On August 10, a mob, organized by the Commune, stormed the Tuileries Palace. Six hundred members of the Swiss Guard protecting the royal family resisted until the king, to prevent bloodshed, ordered them to surrender. The Swiss obeyed, were taken prisoner, and slaughtered. The royal apartments were invaded and the king, his wife, and their children were seized and carried off to the prison of the Temple.
That spring of 1792, Prussia had entered the Austrian war against France. By midsummer, a Prussian army stood on the Rhine, ready to march on Paris. As the army began to move, the Duke of Brunswick, commanding the Prussian forces, learned that Louis XVI and his family had been taken from the Tuileries. The duke’s response was to issue a manifesto threatening that Paris would be singled out for “an exemplary and unforgettable act of vengeance … if the king and his family came to any harm.” This threat produced a result opposite to that intended. The Brunswick manifesto seemed to expose Paris to a terrible retribution. Having been told that they had already committed acts for which they would be punished, Parisians were persuaded that they had nothing more to lose. Rumor declared that when the enemy arrived, the population of the city would be massacred.

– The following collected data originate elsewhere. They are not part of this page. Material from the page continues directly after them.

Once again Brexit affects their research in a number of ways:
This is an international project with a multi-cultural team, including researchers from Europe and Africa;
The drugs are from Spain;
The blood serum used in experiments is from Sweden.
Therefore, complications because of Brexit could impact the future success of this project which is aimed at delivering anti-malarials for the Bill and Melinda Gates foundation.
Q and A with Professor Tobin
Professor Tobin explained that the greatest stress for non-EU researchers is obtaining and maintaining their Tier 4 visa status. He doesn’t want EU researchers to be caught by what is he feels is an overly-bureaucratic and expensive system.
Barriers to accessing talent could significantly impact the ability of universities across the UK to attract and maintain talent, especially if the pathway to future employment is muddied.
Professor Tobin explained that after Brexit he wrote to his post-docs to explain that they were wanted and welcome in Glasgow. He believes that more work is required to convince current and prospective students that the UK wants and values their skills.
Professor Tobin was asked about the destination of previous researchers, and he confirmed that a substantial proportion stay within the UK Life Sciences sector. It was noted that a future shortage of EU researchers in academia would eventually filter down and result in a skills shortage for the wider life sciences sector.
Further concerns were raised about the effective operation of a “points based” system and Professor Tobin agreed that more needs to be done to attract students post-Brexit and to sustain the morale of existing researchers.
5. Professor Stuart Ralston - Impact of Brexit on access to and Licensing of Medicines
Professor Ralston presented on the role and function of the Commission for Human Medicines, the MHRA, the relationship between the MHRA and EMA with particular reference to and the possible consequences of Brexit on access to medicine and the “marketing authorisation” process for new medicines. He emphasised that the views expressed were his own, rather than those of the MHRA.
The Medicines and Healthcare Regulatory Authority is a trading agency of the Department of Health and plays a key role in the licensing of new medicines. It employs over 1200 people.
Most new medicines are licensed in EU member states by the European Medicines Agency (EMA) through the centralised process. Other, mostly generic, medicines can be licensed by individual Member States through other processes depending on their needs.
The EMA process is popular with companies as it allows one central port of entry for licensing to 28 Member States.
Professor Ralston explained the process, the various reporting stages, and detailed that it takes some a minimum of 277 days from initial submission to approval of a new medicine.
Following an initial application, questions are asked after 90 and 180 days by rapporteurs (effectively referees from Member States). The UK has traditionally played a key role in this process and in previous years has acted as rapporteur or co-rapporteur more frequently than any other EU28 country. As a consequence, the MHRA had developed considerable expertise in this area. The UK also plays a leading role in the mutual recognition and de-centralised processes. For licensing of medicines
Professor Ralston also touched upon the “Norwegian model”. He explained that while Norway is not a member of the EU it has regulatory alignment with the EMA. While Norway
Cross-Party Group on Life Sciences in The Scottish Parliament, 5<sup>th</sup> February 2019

On July 30, 1792, five hundred men wearing red caps arrived in Paris from Marseilles and the south. Described by one member of the Assembly as “a scum of criminals vomited out of the prisons of Genoa and Sicily,” they had been hired by the Commune to come to Paris to help defend the city. To further bolster these ranks, the Commune drew on the local criminal population. Prisoners were released on condition that they would obey orders given by the Commune.
The savagery of the prison massacres of September 2–8, 1792, was planned. During the final two weeks of August, hundreds of Parisians, described as “presumed traitors,” were arrested. Destined to be killed, they were gathered in prisons to make this more convenient. Many of the prisoners were priests taken from seminaries and churches and accused of antirevolutionary beliefs. Some were former personal servants of the king and queen. Those arrested also included the playwright Pierre Beaumarchais and Marie Antoinette’s close friend the Princesse de Lamballe, who had fled to London and then returned to Paris to be with the queen. Most were ordinary people. Danton was not an instigator, but he was aware of what was about to happen. “I don’t give a damn about the prisoners,” he said. “Let them fend for themselves.” Later, he added that “the executions were necessary to appease the people of Paris.” Robespierre said simply that the will of the people had been expressed.